Working with Measure Data Interactively
While recipe steps are the primary interface for production pipelines, measure provides utility functions for interactive exploration and debugging.
measure_map(): Prototyping transformations
When developing a custom transformation, use
measure_map() to test it interactively:
# Apply a transformation to each sample's measurements
centered <- measure_map(result, ~ {
.x$value <- .x$value - mean(.x$value)
.x
})
# Check the result
mean(centered$.measures[[1]]$value) # Should be ~0
#> [1] -1.599431e-16Important: measure_map() is for
exploration only. Once your transformation works, move it to
step_measure_map() for reproducible pipelines:
# For production use
rec <- recipe(...) |>
step_measure_input_long(...) |>
step_measure_map(~ { .x$value <- .x$value - mean(.x$value); .x })measure_map_safely(): Fault-tolerant exploration
When exploring data that might have problematic samples, use the safer variant:
result <- measure_map_safely(data, risky_function)
# Check which samples failed
result$errors
# result$result contains data with successful transforms
# (failed samples keep original values)measure_summarize(): Understanding your data
Compute summary statistics across all samples at each measurement location:
# Default: mean and SD at each location
stats <- measure_summarize(result)
head(stats)
#> # A tibble: 6 × 3
#> location mean sd
#> <int> <dbl> <dbl>
#> 1 1 2.81 0.411
#> 2 2 2.81 0.413
#> 3 3 2.81 0.416
#> 4 4 2.82 0.418
#> 5 5 2.82 0.421
#> 6 6 2.82 0.424This is useful for:
- Computing reference spectra (e.g., for MSC-style corrections)
- Identifying high-variability regions
- Quality control and outlier detection
Multiple Measure Columns
measure supports multiple measure columns in a single dataset. This is useful when you have different types of measurements (e.g., UV and MS spectra) that need separate processing.
Creating multiple measure columns
Use the col_name parameter in input steps:
rec <- recipe(outcome ~ ., data = my_data) |>
step_measure_input_wide(
starts_with("uv_"),
col_name = ".uv_spectrum"
) |>
step_measure_input_wide(
starts_with("ms_"),
col_name = ".ms_spectrum"
)Processing steps
By default, processing steps operate on all measure columns:
rec <- rec |>
step_measure_snv() # Applies to both .uv_spectrum and .ms_spectrumTo process specific columns, use the measures
parameter:
rec <- rec |>
step_measure_snv(measures = ".uv_spectrum") # Only UVOutput steps
When multiple measure columns exist, output steps require you to specify which column to output:
rec <- rec |>
step_measure_output_wide(measures = ".uv_spectrum", prefix = "uv_") |>
step_measure_output_wide(measures = ".ms_spectrum", prefix = "ms_")If you don’t specify and multiple columns exist, you’ll get a helpful error message telling you which columns are available.

• [TASKS TO PERFORM]:
• 1. Reproduce word for word the passage of the measure data text from "#> # A tibble: 6" up to and including "for MSC-style corrections)".
• 2. In the measure data text, which columns do processing steps operate on by default?

• [GIVEN INFORMATION]:
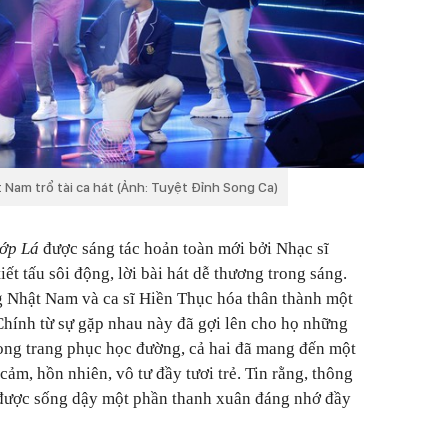
Nam trổ tài ca hát (Ảnh: Tuyệt Đỉnh Song Ca)
Lớp Lá
được sáng tác hoản toàn mới bởi Nhạc sĩ
ết tấu sôi động, lời bài hát dễ thương trong sáng.
g Nhật Nam và ca sĩ Hiền Thục hóa thân thành một
 Chính từ sự gặp nhau này đã gợi lên cho họ những
Trong trang phục học đường, cả hai đã mang đến một
ảm, hồn nhiên, vô tư đầy tươi trẻ. Tin rằng, thông
ẽ được sống dậy một phần thanh xuân đáng nhớ đầy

• [ACTIVITY ANSWERS]:
• 1.
#> # A tibble: 6 × 3
#> location mean sd
#> <int> <dbl> <dbl>
#> 1 1 2.81 0.411
#> 2 2 2.81 0.413
#> 3 3 2.81 0.416
#> 4 4 2.82 0.418
#> 5 5 2.82 0.421
#> 6 6 2.82 0.424This is useful for:
- Computing reference spectra (e.g., for MSC-style corrections)

• 2. By default, processing steps operate on all measure columns.